There are no pilgrims this year because of the pandemic. Both the holy places and the local Christians need support.
Every year on Good Friday, a global collection is taken up in support of the Holy Land. This year the collection had to be delayed, but it is needed much more than usual.
“Here now, there are no pilgrims or any of the work linked to their reception, which allows many Christians to work with dignity and feed their families,” lamented Franciscan Father Francesco Patton, who is the current custos of the Holy Land, a role the Franciscans have had in caring for the land of Jesus’ birth and death for the last eight centuries.
The date for the collection has been moved to September 13.
Why September 13?
Because it is the Sunday closed to the September 14 feast of the Exaltation of the Cross, which, Father Patton said, “we celebrate here [in Jerusalem] with particular solemnity.”
The Cross still characterizes and accompanies the journey of the small Christian community that lives in the Holy Land and throughout the Middle East. A small community that carries the Cross in the midst of situations of conflict on the one hand and indifference on the other. It is a small community that this year suffers even more because of this pandemic that has hit the whole world … Yet despite this, our small Christian community continues to resist, continues to be evangelical salt, leaven, and light in a context that absolutely needs it.

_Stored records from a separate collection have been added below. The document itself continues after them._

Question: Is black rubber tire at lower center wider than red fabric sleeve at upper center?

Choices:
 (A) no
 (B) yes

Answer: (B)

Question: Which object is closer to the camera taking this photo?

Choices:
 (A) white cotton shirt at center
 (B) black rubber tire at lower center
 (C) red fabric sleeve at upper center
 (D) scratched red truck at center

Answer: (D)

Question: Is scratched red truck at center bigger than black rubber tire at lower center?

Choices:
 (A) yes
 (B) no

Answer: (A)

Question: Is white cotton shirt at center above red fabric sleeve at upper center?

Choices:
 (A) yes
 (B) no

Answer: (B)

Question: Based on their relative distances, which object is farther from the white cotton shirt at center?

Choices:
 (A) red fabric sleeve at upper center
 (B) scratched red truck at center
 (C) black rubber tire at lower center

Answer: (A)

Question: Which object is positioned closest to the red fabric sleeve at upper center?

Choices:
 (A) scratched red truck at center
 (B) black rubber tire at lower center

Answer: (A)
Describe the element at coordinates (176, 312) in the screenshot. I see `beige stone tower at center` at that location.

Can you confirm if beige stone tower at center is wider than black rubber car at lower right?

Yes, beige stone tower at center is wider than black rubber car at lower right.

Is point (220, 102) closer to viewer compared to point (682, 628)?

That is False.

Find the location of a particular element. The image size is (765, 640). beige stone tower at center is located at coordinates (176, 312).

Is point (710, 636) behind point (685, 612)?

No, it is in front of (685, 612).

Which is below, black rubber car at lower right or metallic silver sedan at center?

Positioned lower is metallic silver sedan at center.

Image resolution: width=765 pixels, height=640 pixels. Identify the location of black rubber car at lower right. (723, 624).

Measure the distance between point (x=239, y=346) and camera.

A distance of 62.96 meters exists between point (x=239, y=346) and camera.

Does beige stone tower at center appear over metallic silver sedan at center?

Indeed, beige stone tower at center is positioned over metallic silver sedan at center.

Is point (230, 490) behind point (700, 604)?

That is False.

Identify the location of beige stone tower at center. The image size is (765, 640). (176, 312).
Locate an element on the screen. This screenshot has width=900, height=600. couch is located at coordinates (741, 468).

Father Patton described the September 13 collection as a “small gesture of solidarity that the whole Church is called to make in order to support … the Christian communities that are in the Holy Land and feel the weight and also the glory of the Cross of Jesus on their shoulders.”
The Franciscan explained that the support from across the globe enables them not only to help local families who depend on pilgrims, but also to keep up the holy sites themselves — from the Holy Sepulcher to the Basilica of the Nativity and the lesser known sanctuaries.
As well, there are more than 10,000 students in schools sponsored by the Custody, which also helps Christian migrant workers as well as refugees and other populations affected by the Syrian war.